Ora, con l’intelligenza artificiale, siamo entrati in un’ulteriore fase. L’IA non chiede nemmeno più di cercare: anticipa, costruisce puzzle di contenuti pronti, mette insieme pezzi sparsi in un mosaico coerente. Ma proprio per questo la tentazione è forte: smettere di interrogare, delegare al software la fatica di pensare.
Il compito educativo oggi non può limitarsi a difendere il passato, né a celebrare senza critica il presente. Si tratta piuttosto di riconoscere la mutazione degli stili cognitivi.

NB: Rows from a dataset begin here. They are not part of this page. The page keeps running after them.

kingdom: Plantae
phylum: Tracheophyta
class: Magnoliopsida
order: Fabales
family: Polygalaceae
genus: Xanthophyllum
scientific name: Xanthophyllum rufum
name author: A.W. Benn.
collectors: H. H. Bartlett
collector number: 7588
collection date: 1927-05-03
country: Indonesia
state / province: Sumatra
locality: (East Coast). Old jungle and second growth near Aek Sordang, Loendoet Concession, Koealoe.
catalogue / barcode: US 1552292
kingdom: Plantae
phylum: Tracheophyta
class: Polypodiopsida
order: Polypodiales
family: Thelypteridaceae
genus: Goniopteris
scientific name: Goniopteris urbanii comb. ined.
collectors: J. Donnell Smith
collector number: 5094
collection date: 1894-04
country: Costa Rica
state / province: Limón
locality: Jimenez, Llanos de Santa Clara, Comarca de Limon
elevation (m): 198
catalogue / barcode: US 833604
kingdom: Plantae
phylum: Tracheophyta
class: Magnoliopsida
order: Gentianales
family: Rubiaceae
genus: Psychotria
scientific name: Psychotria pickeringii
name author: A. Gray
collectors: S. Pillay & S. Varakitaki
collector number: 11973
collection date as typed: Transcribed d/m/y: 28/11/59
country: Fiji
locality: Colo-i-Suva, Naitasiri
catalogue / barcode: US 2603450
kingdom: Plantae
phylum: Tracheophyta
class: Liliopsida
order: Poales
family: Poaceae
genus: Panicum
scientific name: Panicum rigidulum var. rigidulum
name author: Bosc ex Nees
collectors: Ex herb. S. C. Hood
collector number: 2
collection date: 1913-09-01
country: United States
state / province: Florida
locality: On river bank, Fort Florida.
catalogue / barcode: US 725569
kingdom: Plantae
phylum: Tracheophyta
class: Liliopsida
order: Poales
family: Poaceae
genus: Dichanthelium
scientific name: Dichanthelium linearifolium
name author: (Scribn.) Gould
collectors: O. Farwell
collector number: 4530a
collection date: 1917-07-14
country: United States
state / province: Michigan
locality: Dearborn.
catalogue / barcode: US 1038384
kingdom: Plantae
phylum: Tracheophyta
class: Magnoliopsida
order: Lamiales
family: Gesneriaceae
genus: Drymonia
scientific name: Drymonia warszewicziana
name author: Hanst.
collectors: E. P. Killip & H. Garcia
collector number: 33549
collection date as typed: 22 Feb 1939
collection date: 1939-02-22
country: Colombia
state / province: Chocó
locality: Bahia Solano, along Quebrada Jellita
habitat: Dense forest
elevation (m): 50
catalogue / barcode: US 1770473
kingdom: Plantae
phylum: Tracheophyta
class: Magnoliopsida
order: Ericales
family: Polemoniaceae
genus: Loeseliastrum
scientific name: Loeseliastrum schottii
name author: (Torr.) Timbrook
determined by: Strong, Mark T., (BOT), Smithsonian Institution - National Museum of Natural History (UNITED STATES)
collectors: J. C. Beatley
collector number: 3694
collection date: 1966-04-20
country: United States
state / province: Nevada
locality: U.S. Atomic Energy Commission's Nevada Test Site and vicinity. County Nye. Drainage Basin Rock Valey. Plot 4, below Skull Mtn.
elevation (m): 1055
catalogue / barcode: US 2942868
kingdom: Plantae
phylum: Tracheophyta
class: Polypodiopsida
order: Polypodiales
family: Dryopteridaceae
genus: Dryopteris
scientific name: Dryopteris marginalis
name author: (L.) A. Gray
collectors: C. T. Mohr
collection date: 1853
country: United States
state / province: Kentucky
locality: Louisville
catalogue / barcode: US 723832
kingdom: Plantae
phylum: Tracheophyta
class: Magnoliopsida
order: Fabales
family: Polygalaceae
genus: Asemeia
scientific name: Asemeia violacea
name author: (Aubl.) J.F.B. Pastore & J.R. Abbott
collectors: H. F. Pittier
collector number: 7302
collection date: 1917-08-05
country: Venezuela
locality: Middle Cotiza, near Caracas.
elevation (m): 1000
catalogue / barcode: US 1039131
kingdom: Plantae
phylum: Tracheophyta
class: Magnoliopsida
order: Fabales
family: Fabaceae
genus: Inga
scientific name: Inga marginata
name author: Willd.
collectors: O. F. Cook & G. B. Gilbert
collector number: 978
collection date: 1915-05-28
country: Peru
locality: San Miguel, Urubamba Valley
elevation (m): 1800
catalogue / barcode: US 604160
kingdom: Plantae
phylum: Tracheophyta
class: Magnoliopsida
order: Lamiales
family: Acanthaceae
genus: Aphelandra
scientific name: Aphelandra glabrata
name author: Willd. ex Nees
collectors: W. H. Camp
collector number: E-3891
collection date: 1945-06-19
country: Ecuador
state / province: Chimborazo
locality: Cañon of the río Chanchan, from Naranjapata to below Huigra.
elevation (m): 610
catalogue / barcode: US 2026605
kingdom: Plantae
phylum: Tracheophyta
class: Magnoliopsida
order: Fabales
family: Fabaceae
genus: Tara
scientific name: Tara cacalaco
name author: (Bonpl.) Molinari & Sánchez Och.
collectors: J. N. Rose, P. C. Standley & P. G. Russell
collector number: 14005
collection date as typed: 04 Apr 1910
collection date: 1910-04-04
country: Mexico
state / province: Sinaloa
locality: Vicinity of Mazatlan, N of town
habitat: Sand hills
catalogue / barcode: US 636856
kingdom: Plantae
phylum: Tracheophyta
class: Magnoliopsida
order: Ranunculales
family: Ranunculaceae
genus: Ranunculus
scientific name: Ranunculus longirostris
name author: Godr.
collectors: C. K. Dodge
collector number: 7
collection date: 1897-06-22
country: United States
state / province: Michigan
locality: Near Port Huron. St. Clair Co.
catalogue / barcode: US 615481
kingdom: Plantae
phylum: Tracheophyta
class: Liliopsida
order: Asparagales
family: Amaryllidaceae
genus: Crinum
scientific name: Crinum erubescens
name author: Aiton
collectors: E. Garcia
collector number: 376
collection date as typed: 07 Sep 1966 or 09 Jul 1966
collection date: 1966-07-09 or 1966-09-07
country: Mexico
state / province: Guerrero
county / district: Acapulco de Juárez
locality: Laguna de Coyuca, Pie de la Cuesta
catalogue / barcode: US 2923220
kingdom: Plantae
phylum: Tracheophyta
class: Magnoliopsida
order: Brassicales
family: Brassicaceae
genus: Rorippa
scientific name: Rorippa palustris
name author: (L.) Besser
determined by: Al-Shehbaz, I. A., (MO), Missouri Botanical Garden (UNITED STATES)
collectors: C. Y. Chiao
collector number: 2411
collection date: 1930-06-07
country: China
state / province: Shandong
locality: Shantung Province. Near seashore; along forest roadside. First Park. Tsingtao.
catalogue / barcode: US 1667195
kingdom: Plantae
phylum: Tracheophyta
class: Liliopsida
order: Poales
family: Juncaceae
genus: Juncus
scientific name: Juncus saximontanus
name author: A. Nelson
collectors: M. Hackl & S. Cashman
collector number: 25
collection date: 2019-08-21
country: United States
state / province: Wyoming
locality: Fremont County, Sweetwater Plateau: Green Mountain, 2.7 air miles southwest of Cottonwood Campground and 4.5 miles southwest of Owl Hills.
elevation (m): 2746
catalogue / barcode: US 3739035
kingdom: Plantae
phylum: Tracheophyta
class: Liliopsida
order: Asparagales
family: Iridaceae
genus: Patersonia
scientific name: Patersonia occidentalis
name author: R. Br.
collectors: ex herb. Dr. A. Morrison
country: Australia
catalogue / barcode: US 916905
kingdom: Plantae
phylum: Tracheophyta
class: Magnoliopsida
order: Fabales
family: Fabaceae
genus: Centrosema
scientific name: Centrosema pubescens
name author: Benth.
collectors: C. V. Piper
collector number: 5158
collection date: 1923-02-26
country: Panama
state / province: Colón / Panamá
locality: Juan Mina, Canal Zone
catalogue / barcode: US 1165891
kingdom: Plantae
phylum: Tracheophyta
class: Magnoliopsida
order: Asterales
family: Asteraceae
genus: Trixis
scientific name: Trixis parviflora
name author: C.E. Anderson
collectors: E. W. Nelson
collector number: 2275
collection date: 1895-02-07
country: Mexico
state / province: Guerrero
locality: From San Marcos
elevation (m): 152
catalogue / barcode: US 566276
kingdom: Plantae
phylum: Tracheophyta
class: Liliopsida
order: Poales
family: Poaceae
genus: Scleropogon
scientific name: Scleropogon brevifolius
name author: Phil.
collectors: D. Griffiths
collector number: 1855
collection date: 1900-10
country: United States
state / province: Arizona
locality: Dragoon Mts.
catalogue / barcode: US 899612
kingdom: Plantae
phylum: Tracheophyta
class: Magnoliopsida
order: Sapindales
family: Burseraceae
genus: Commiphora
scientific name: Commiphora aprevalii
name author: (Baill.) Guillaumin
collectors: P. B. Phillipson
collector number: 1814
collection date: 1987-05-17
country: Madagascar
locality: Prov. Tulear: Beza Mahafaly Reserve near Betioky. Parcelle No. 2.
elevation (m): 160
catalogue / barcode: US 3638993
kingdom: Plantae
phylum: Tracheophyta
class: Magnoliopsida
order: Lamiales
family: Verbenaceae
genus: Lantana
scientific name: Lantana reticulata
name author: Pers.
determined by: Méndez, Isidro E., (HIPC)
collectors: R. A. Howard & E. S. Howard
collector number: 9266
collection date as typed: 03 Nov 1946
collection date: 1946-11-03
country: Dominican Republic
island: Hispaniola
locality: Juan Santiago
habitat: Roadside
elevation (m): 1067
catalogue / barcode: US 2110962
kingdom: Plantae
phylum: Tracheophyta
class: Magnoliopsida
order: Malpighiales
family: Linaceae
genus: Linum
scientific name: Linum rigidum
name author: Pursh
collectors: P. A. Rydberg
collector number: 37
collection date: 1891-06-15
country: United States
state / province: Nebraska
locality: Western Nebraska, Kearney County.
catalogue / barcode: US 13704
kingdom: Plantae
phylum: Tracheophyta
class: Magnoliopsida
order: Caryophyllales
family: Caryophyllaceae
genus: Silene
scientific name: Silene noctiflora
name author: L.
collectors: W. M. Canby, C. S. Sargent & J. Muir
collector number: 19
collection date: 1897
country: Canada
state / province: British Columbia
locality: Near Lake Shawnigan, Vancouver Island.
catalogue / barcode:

La memoria non è più il fulcro come lo era una volta, ma diventa essenziale la capacità di selezionare, di discernere, di riorganizzare. I ragazzi devono imparare a costruire senso in mezzo al flusso, a trattenere ciò che conta, a connettere frammenti senza perderne la profondità. Non più solo edifici di pietra, ma architetture leggere, tende che si montano e smontano: un pensiero mobile, che sa adattarsi, ma che non deve rinunciare al rigore. Qui gli adulti educanti possono giocare un ruolo fondamentale con un’attenta guida al sapere critico.
In questo passaggio, il pensiero critico diventa l’arte di sostare. Fermarsi un istante prima di condividere, chiedersi da dove viene un’informazione, che intenzione porta con sé, a quali emozioni fa appello. Diventa anche l’arte di interrogare l’IA, di non prenderla come un oracolo, ma come un interlocutore: chiedere il perché, confrontare le fonti, riconoscere i limiti. In fondo, l’educazione al pensiero critico non ha mai significato accumulare nozioni, ma imparare a coltivare il dubbio.
Forse l’immagine che meglio descrive questa sfida è proprio quella della linea. Una volta era tracciata sul pavimento, ora è sullo schermo. Ma in entrambi i casi, il passo avanti non è mai banale: richiede il coraggio di esporsi, di dichiarare a se stessi e agli altri dove si è e cosa si pensa. Educare al pensiero critico, nell’epoca dello scroll, significa aiutare i giovani a fare quel passo in avanti, a non restare immobili di fronte al flusso, a trasformare la velocità in occasione di coscienza.